Stored dataset items
§ §
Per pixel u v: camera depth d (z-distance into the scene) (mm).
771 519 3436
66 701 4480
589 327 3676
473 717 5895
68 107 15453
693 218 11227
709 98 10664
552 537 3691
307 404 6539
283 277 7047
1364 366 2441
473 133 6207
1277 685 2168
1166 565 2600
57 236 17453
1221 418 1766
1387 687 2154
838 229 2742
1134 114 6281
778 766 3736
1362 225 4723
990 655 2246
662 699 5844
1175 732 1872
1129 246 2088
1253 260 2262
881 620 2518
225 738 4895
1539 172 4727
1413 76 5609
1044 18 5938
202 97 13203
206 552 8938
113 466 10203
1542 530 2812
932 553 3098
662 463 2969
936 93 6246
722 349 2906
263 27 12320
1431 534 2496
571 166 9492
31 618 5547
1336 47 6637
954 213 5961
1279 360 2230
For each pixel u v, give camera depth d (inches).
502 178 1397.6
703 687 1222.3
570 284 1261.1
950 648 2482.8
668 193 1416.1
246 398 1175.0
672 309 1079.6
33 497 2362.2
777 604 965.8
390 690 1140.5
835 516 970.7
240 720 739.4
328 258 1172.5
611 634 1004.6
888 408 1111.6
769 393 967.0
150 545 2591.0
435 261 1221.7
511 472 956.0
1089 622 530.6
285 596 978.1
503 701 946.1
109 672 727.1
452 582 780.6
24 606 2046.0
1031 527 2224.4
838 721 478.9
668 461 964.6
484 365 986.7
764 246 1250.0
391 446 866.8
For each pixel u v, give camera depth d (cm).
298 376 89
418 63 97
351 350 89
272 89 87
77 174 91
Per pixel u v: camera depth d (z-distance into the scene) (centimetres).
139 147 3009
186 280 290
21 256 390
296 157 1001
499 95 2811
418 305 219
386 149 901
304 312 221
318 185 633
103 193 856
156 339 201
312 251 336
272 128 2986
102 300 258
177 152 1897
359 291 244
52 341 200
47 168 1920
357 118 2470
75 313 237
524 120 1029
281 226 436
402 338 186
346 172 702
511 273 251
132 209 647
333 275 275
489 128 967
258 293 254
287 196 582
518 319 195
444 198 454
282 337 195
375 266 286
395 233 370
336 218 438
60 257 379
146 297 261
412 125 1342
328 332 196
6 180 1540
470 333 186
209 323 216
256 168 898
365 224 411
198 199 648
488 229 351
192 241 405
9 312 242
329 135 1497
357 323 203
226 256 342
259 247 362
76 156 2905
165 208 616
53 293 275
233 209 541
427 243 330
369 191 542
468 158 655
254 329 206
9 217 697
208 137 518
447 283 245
§ §
## PROBLEM STATEMENT
Your task is to restate, word for word, only those lines above that fall between the line holding "771 519 3436" and the line holding "For each pixel u v, give camera depth d (inches).", inclusive.

## EXPECTED ANSWER
771 519 3436
66 701 4480
589 327 3676
473 717 5895
68 107 15453
693 218 11227
709 98 10664
552 537 3691
307 404 6539
283 277 7047
1364 366 2441
473 133 6207
1277 685 2168
1166 565 2600
57 236 17453
1221 418 1766
1387 687 2154
838 229 2742
1134 114 6281
778 766 3736
1362 225 4723
990 655 2246
662 699 5844
1175 732 1872
1129 246 2088
1253 260 2262
881 620 2518
225 738 4895
1539 172 4727
1413 76 5609
1044 18 5938
202 97 13203
206 552 8938
113 466 10203
1542 530 2812
932 553 3098
662 463 2969
936 93 6246
722 349 2906
263 27 12320
1431 534 2496
571 166 9492
31 618 5547
1336 47 6637
954 213 5961
1279 360 2230
For each pixel u v, give camera depth d (inches).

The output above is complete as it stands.